## Written task 1
In the passage on Peter I and the patriarchate, reproduce the part that opens with the words containing "Peter wanted to" and closes with "his European trips.", replacing "schism" with "split".
## Written task 2
Answer from the passage on Peter I and the patriarchate:
(a) In what year were the "Spiritual Regulations" drawn up?
(b) For how long had Protestantism and the ethics of the public good dominated in the countries of Western Europe?
(c) Whose bitter experience taught Russian hierarchs not to show unnecessary initiative?
## Written task 3
Extend the passage on Peter I and the abolition of the patriarchate, starting after its last sentence.

The position of Patriarch was abolished by the “Spiritual Regulations” - a special legislative act drawn up in 1720 at the direction of Peter I by his closest associate in church affairs, Archbishop Feofan (Prokopovich). The “Spiritual Regulations” declared the patriarchal management system to be ineffective, bureaucratic, potentially competing with royal power and even gravitating towards papism. And the Synod is a collegial body, it will come to the truth sooner than an individual hierarch-autocrat, wrote Feofan (Prokopovich).

Many of these arguments were obvious stretches. The Orthodox Patriarch, unlike the Pope, was never perceived as the bearer of absolute power in the Church, and all his decisions were approved by the Councils. What motives really motivated Peter?

Of course, his interest in the way of life in the countries of Western Europe, where Protestantism and the ethics of the public good had dominated for two centuries, played a significant role. But first of all, Peter was guided by considerations of imperial logic: in the empire, absolutely everything serves the interests of the state, and there simply cannot be any other center of public life.

Peter wanted to put an end to the dispute started by his father, Tsar Alexei Mikhailovich, and Patriarch Nikon: what is higher - the kingdom or the priesthood? This dispute became the cause of a protracted conflict between the sovereign and the Patriarch. Moreover, for Nikon the matter ended in deposition and exile, and for the entire Church - in a very difficult (and still not overcome) schism on the basis of “Nikonian” liturgical reforms.

The Russian Church emerged from this schism in a greatly weakened state. Russian hierarchs, taught by the bitter experience of Patriarch Nikon and Archpriest Avvakum, tried not to show unnecessary initiative. The situation was aggravated, as a rule, by the low level of education of the Russian clergy: it met less and less the expectations of Peter, who was carried away by the ideas of progress and enlightenment during his European trips.

Extracted data entries
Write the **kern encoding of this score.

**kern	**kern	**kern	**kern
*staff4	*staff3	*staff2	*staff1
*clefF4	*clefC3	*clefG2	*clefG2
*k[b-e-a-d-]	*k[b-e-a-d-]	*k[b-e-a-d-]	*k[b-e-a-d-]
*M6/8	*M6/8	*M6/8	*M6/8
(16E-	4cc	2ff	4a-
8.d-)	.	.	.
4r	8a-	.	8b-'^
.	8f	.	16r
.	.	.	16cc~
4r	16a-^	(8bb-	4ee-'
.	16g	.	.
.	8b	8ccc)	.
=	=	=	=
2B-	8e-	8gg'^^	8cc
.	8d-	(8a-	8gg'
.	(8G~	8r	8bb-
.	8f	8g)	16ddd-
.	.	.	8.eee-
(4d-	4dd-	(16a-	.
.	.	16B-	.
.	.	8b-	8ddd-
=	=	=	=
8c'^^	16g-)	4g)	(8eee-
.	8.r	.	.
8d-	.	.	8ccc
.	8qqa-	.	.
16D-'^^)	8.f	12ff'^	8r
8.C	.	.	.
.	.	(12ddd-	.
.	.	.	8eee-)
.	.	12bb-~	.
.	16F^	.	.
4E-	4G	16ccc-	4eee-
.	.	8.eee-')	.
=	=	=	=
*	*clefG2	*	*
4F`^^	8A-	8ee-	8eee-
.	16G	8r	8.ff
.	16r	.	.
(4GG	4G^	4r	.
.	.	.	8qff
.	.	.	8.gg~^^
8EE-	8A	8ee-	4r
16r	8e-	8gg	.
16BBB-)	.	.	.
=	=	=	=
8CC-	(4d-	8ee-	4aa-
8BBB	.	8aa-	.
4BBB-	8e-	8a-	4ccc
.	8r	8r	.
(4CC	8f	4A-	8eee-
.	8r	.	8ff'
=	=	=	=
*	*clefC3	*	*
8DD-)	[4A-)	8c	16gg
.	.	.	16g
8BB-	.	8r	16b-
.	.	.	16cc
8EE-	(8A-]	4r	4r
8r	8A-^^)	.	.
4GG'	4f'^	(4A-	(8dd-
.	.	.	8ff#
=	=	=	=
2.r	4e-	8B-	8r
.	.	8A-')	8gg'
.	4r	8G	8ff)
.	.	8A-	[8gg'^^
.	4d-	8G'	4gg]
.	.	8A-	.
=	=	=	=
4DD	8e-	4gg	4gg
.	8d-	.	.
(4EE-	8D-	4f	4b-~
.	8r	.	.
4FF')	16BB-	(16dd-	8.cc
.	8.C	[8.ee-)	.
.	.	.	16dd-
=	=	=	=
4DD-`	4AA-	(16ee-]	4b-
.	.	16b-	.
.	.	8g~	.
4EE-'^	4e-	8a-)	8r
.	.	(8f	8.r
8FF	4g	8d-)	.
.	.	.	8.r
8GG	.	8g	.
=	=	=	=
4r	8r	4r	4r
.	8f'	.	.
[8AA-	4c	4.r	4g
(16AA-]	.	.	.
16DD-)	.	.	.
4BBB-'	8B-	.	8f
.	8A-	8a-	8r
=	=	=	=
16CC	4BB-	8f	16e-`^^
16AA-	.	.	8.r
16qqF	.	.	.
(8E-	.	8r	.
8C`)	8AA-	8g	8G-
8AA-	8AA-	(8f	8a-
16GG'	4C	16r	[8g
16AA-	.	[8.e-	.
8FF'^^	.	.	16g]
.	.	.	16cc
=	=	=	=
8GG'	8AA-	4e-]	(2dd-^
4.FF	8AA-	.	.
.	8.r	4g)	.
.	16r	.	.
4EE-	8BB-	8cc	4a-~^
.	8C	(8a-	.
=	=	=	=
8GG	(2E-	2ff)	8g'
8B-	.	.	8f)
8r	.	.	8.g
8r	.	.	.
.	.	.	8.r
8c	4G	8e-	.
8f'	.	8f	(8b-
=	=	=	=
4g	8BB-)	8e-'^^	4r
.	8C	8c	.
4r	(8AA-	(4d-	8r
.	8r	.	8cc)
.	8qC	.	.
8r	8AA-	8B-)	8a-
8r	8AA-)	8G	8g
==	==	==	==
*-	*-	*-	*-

## Written response 1
Peter wanted to put an end to the dispute started by his father, Tsar Alexei Mikhailovich, and Patriarch Nikon: what is higher - the kingdom or the priesthood? This dispute became the cause of a protracted conflict between the sovereign and the Patriarch. Moreover, for Nikon the matter ended in deposition and exile, and for the entire Church - in a very difficult (and still not overcome) split on the basis of “Nikonian” liturgical reforms.

The Russian Church emerged from this split in a greatly weakened state. Russian hierarchs, taught by the bitter experience of Patriarch Nikon and Archpriest Avvakum, tried not to show unnecessary initiative. The situation was aggravated, as a rule, by the low level of education of the Russian clergy: it met less and less the expectations of Peter, who was carried away by the ideas of progress and enlightenment during his European trips.

## Written response 2
(a) 1720
(b) Two centuries
(c) Patriarch Nikon and Archpriest Avvakum

## Written response 3
Patriarch Adrian

Peter’s personal experience of relationships with church authorities was also not the most successful. The Tsar did not get along well with Patriarch Adrian, who headed the Russian Church in the last decade of the 17th century. Peter was especially angry when he began to petition him for pardon for the Streltsy, who had committed a riot in Moscow while Peter was traveling around Europe. When Adrian died, Peter did not convene a Council to elect a successor. For twenty years the Russian Church was ruled not by the Patriarch, but by the Locum Tenens of the Patriarchal Throne, Metropolitan Stefan (Yavorsky) of Ryazan and Murom, and the tsar’s relationship with him was also tense. All this strengthened Peter in his idea to completely abolish the Patriarchate. This is what was done in February 1721, with the establishment of the Synod. Even the title “Holiness,” formerly held by the Patriarch, passed to him. The patriarchy is a thing of the past.

And what did this change for the Church in essence?

The absence of the Patriarch, of course, did not call into question the very existence of the Church in Russia. The conciliar form of government of the Church was preserved, and the Eastern Patriarchs readily agreed to consider the Russian Synod their “brother in Christ.”

Another thing is that the figure authorized to conduct a dialogue with state authorities on behalf of the Church, express the views of the Church, and inspire Christians to live according to the Gospel has disappeared. The Russian Church has literally lost face.

All this led to the fact that the Russian Church was integrated into the state administrative apparatus.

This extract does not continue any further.